Advogado Abdon Marinho.

Advogado Abdon Marinho.

Não há como não sentir desgosto diante de certos fatos que acontecem no Brasil e que, de tão rotineiros, todos fingem não existirem.

Nesta semana foi divulgado que o nosso país é o oitavo do mundo em número de analfabetos adultos. Vejam, entre as mais de duzentas nações existentes, o Brasil ocupa a oitava posição em número de analfabetos, possuindo uma população de pessoas que não conseguem se expressar pela escrita, superior a população de muitos países. Ainda assim aparece um burocrata, falando em nome do governo para dizer que tudo vai indo muito bem.

Se numa ponta temos milhes de brasileiros que nunca conseguiram decifrar e usar os sinais gráficos da escrita para se comunicar, temos na outra um número ainda mais mais assustador (outro dia fale disso por aqui), o número de universitários que saem da universidade analfabetos alcançou espantosos 4% (quatro por cento).

O números vão sendo divulgados e as pessoas parecem não atentar que estamos falando do nosso país. Começam a achar que a situação em que nos encontramos é normal. Que estamos todos muito bem, obrigado.

Ontem mesmo, em um dos noticiosos foi divulgado que uma grande parte do nordeste ainda amarga uma das maiores secas dos últimos sessenta anos. Ninguém parece se importar com isso. Em muitos locais as pessoas bebem água que até os animais refugam, por não terem outra. A indústria da seca continua rendendo lucros aos que vidm da miséria alheia. Se recursos são disponibilizados para minorar esses problemas, estes não chegam na outra ponta e não há responsabilização nenhuma por isso.

Será que ficou no esquecimento a promessa do governo de entregar as obras de transposição do Rio São Francisco desde 2012?

A obra já consumiu quase o dobro do orçamento original e o pouco que foi feito o tempo destruiu porque era de péssima qualidade. Acho que hoje não se tem mais previsão de entregar a obra. Enquanto isso o sertanejo continua experimentando toda sorte de privação e ainda agradecendo aos governantes pelas migalhas que recebe. O próprio rio, que irrigaria o nordeste através dos canais, apresenta sinais de exaustão porque nada ou quase nada tem sido feito para recuperá-lo e aos seus afluentes. Em diversos pontos, no período de estiagem, como agora, não é possível navegação.

Assim a riqueza do país vai indo pelo ralo. Obras não feitas que vão custando o dobro ou mais para serem concluídas.

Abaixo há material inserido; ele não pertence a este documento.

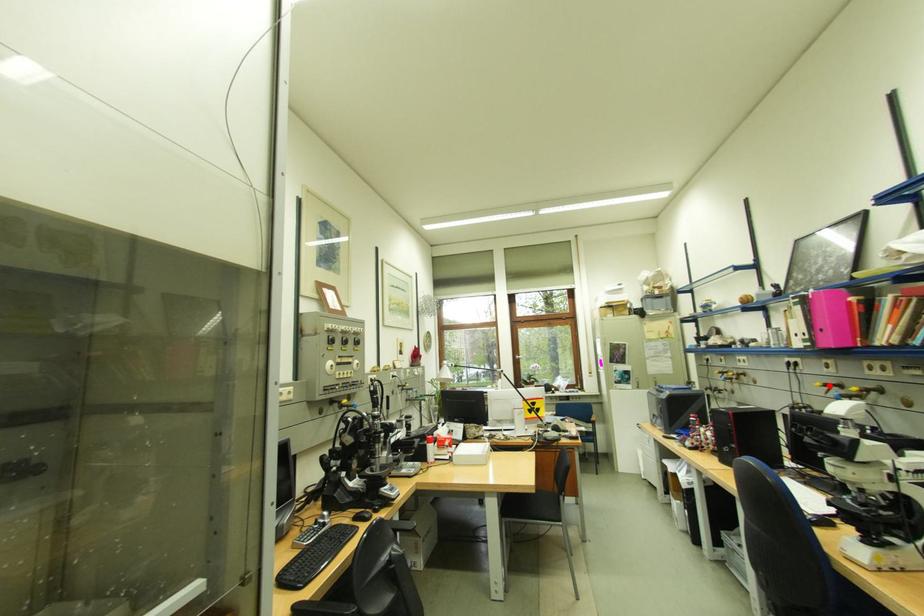
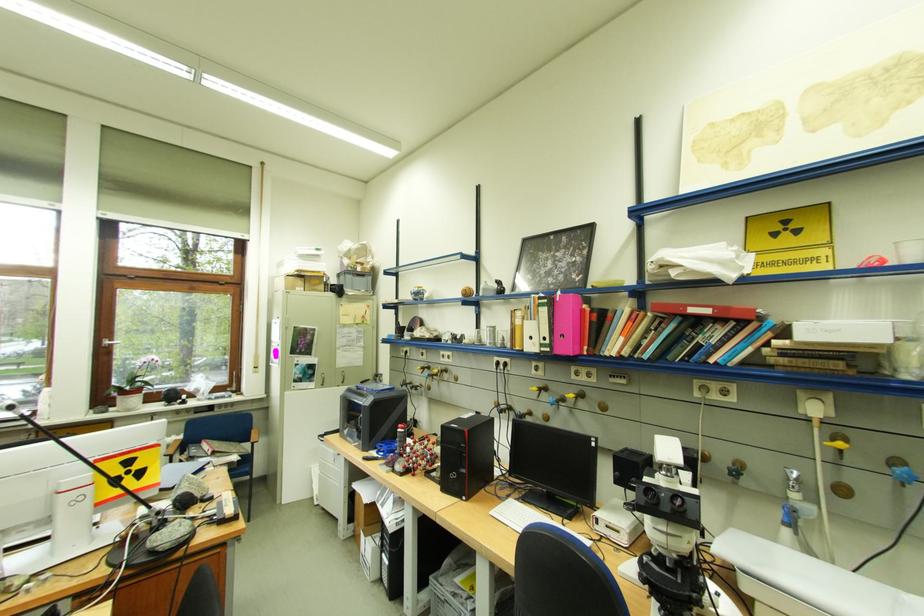
Where in the second image is the point corresponding to the highlighted location from the first image?

(544, 390)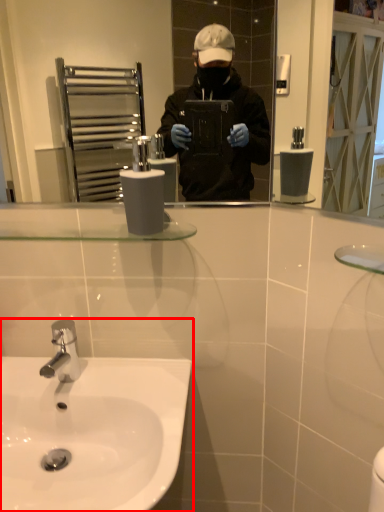
Question: Observing the image, what is the correct spatial positioning of sink (annotated by the red box) in reference to toilet paper?

Choices:
 (A) left
 (B) right

Answer: (A)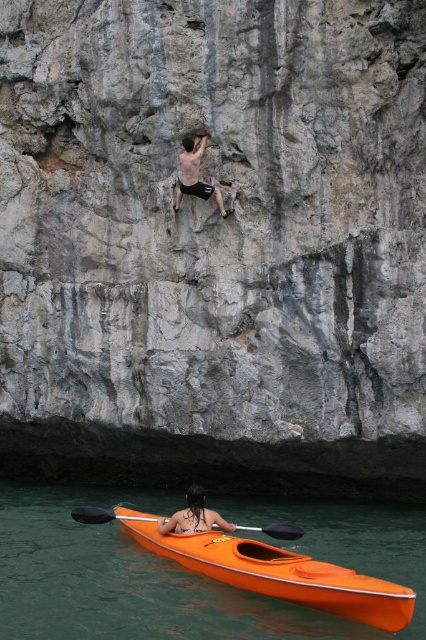
Can you confirm if dark brown hair at lower center is shorter than orange plastic paddle at lower center?

No, dark brown hair at lower center is not shorter than orange plastic paddle at lower center.

Where is `dark brown hair at lower center`? Image resolution: width=426 pixels, height=640 pixels. dark brown hair at lower center is located at coordinates (193, 516).

At what (x,y) coordinates should I click in order to perform the action: click on dark brown hair at lower center. Please return your answer as a coordinate pair (x, y). The width and height of the screenshot is (426, 640). Looking at the image, I should click on (193, 516).

Can you confirm if orange plastic kayak at lower center is positioned below smooth skin rock climber at upper center?

Yes.

In order to click on orange plastic kayak at lower center in this screenshot , I will do `click(123, 580)`.

From the picture: Does orange plastic kayak at lower center have a smaller size compared to orange plastic paddle at lower center?

No.

Which is more to the left, orange plastic kayak at lower center or orange plastic paddle at lower center?

orange plastic kayak at lower center is more to the left.

Does point (20, 620) come closer to viewer compared to point (86, 522)?

Yes, it is in front of point (86, 522).

Image resolution: width=426 pixels, height=640 pixels. I want to click on orange plastic kayak at lower center, so click(x=123, y=580).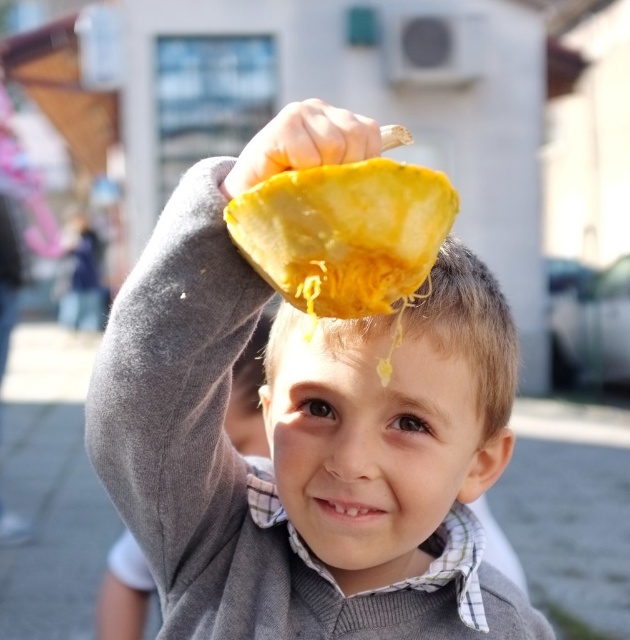
You are a delivery person who needs to place both pumpkins in a box that can only hold items up to 1 meter in height. Given that the yellow matte pumpkin at upper center is taller than the yellow soft pumpkin at center, can both fit vertically in the box?

The yellow soft pumpkin at center is shorter than the yellow matte pumpkin at upper center. Since the box can hold up to 1 meter, both can fit vertically as long as the tallest one, the yellow matte pumpkin at upper center, is under 1 meter.

Looking at the scene, where is the yellow soft pumpkin at center in relation to the yellow matte pumpkin at upper center?

The yellow soft pumpkin at center is to the left of the yellow matte pumpkin at upper center.

You are standing in front of the yellow matte pumpkin at upper center. If you want to place a 24 inch tall decoration on a shelf behind it, will the decoration be visible from your current position?

The yellow matte pumpkin at upper center is 26.21 inches from viewer. Since the decoration is 24 inches tall, it will be visible as it is shorter than the distance to the pumpkin.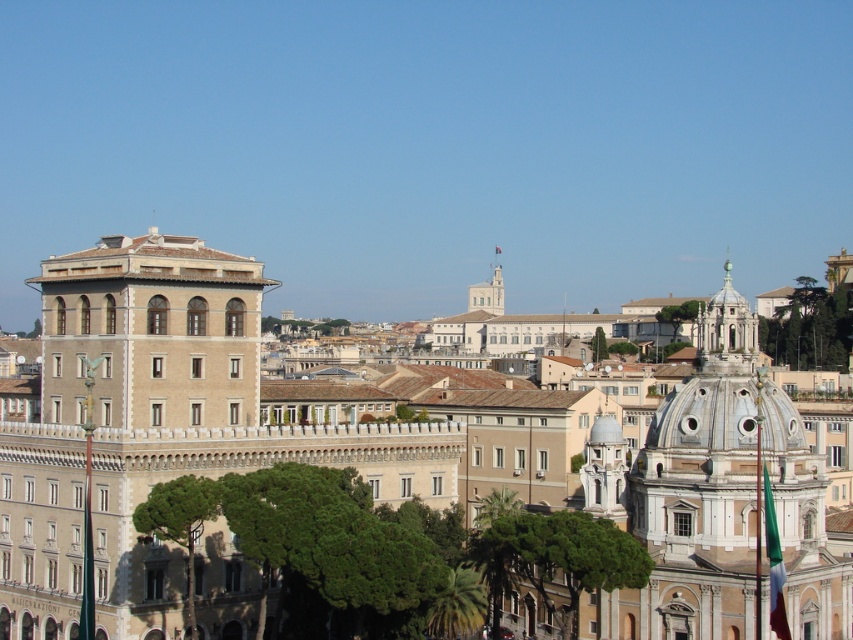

O Brasil não vem sendo pensado para o futuro, o que impera é a lógica da urnas. Os governantes fazem todos os arranjos possíveis para garantir, não uma sustentação política e apresentar projetos que façam o país avançar, mas sim, sustentação eleitoral. Só se foca resultados eleitorais. As benesses, o enriquecimento dos políticos. Qualquer um que fizer uma análise apurada e real sobre o patrimônio dos nosso políticos, haverão de impressionar-se com o quanto que prosperaram enquanto exerceram mandatos e ocuparam cargos públicos.

Achamos isso normal. Assim como achamos normal que o interesse público fique submetido ao interesse particular do governante e dos seus apaniguados.

Nesta mesma semana leio que um dos condenados pela Justiça brasileira, por graves crimes, diga-se de passagem, Sr. Delúbio Soares, em menos de uma semana, arrecadou, mais de um milhão de reais para o pagamento de suas multas. Solidariedade de seus companheiros de partido, dirão. Será? Será que não são recursos públicos migrando indiretamente para as contas dos condenados, através do aparelhamento do Estado que instituíram? Nunca saberemos. Mas já sabemos de uma coisa: a mesma solidariedade que esses generosos companheiros mostram com criminosos condenados, não demostram com os sertanejos que estão passando fome e sede por conta de sua incompetência e inércia. Nunca ouvi dizer que tenham arrecadado ou feito qualquer campanha para minorar os efeitos da seca. Pelo contrário, fingem que ela não existe. Mais que isso, apostam na ignorância do povo, na generosidade das pessoas, que esmagadas pela miséria, são agradecidas pelas esmolas que recebem.